-- WHAT THE TASK REQUIRES --
In the listing, determine how many lines contain "para". The reply is that number alone.
_ _ _
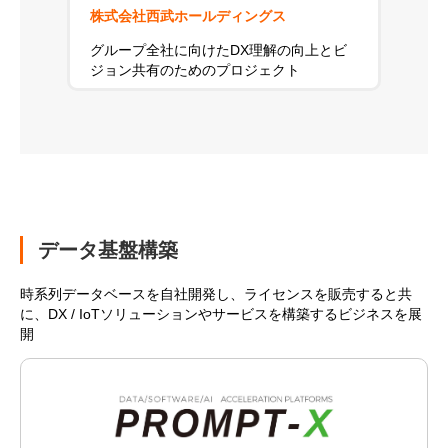
株式会社西武ホールディングス
グループ全社に向けたDX理解の向上とビ
ジョン共有のためのプロジェクト
データ基盤構築
時系列データベースを自社開発し、ライセンスを販売すると共
に、DX / IoTソリューションやサービスを構築するビジネスを展
開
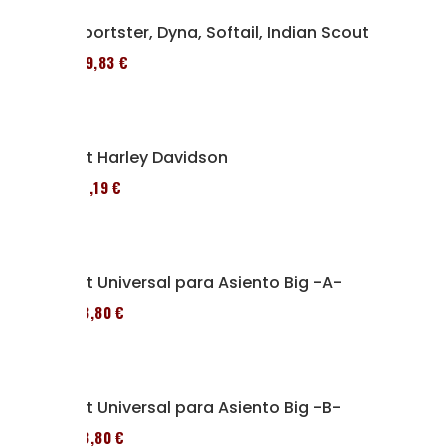
Sportster, Dyna, Softail, Indian Scout
119,83 €
Kit Harley Davidson
37,19 €
Kit Universal para Asiento Big -A-
43,80 €
Kit Universal para Asiento Big -B-
43,80 €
_ _ _
-- SOLUTION FOR THIS EXERCISE --
2